Count the lines in the records below that contain the string "gerou", where case matters, and reply with only that number.
·····
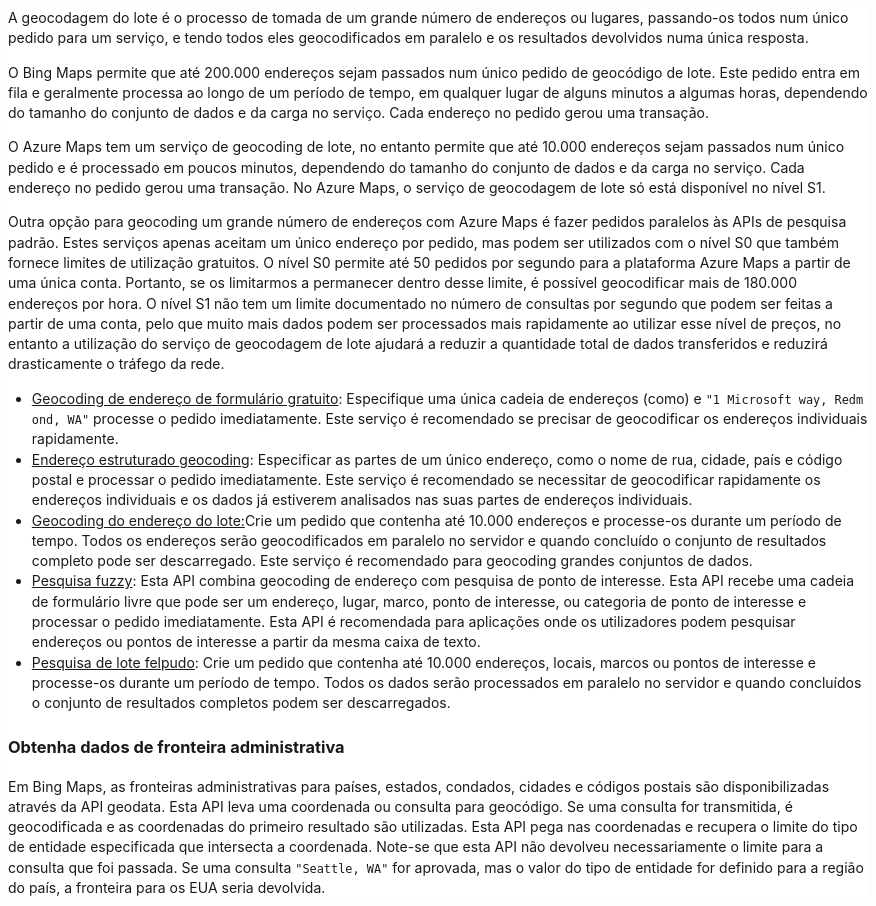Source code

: A geocodagem do lote é o processo de tomada de um grande número de endereços ou lugares, passando-os todos num único pedido para um serviço, e tendo todos eles geocodificados em paralelo e os resultados devolvidos numa única resposta.

O Bing Maps permite que até 200.000 endereços sejam passados num único pedido de geocódigo de lote. Este pedido entra em fila e geralmente processa ao longo de um período de tempo, em qualquer lugar de alguns minutos a algumas horas, dependendo do tamanho do conjunto de dados e da carga no serviço. Cada endereço no pedido gerou uma transação.

O Azure Maps tem um serviço de geocoding de lote, no entanto permite que até 10.000 endereços sejam passados num único pedido e é processado em poucos minutos, dependendo do tamanho do conjunto de dados e da carga no serviço. Cada endereço no pedido gerou uma transação. No Azure Maps, o serviço de geocodagem de lote só está disponível no nível S1.

Outra opção para geocoding um grande número de endereços com Azure Maps é fazer pedidos paralelos às APIs de pesquisa padrão. Estes serviços apenas aceitam um único endereço por pedido, mas podem ser utilizados com o nível S0 que também fornece limites de utilização gratuitos. O nível S0 permite até 50 pedidos por segundo para a plataforma Azure Maps a partir de uma única conta. Portanto, se os limitarmos a permanecer dentro desse limite, é possível geocodificar mais de 180.000 endereços por hora. O nível S1 não tem um limite documentado no número de consultas por segundo que podem ser feitas a partir de uma conta, pelo que muito mais dados podem ser processados mais rapidamente ao utilizar esse nível de preços, no entanto a utilização do serviço de geocodagem de lote ajudará a reduzir a quantidade total de dados transferidos e reduzirá drasticamente o tráfego da rede.

-   [Geocoding de endereço de formulário gratuito](/rest/api/maps/search/getsearchaddress): Especifique uma única cadeia de endereços (como) e `"1 Microsoft way, Redmond, WA"` processe o pedido imediatamente. Este serviço é recomendado se precisar de geocodificar os endereços individuais rapidamente.
-   [Endereço estruturado geocoding](/rest/api/maps/search/getsearchaddressstructured): Especificar as partes de um único endereço, como o nome de rua, cidade, país e código postal e processar o pedido imediatamente. Este serviço é recomendado se necessitar de geocodificar rapidamente os endereços individuais e os dados já estiverem analisados nas suas partes de endereços individuais.
-   [Geocoding do endereço do lote:](/rest/api/maps/search/postsearchaddressbatchpreview)Crie um pedido que contenha até 10.000 endereços e processe-os durante um período de tempo. Todos os endereços serão geocodificados em paralelo no servidor e quando concluído o conjunto de resultados completo pode ser descarregado. Este serviço é recomendado para geocoding grandes conjuntos de dados.
-   [Pesquisa fuzzy](/rest/api/maps/search/getsearchfuzzy): Esta API combina geocoding de endereço com pesquisa de ponto de interesse. Esta API recebe uma cadeia de formulário livre que pode ser um endereço, lugar, marco, ponto de interesse, ou categoria de ponto de interesse e processar o pedido imediatamente. Esta API é recomendada para aplicações onde os utilizadores podem pesquisar endereços ou pontos de interesse a partir da mesma caixa de texto.
-   [Pesquisa de lote felpudo](/rest/api/maps/search/postsearchfuzzybatchpreview): Crie um pedido que contenha até 10.000 endereços, locais, marcos ou pontos de interesse e processe-os durante um período de tempo. Todos os dados serão processados em paralelo no servidor e quando concluídos o conjunto de resultados completos podem ser descarregados.

### <a name="get-administrative-boundary-data"></a>Obtenha dados de fronteira administrativa

Em Bing Maps, as fronteiras administrativas para países, estados, condados, cidades e códigos postais são disponibilizadas através da API geodata. Esta API leva uma coordenada ou consulta para geocódigo. Se uma consulta for transmitida, é geocodificada e as coordenadas do primeiro resultado são utilizadas. Esta API pega nas coordenadas e recupera o limite do tipo de entidade especificada que intersecta a coordenada. Note-se que esta API não devolveu necessariamente o limite para a consulta que foi passada. Se uma consulta `"Seattle, WA"` for aprovada, mas o valor do tipo de entidade for definido para a região do país, a fronteira para os EUA seria devolvida.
·····
Answer space: 2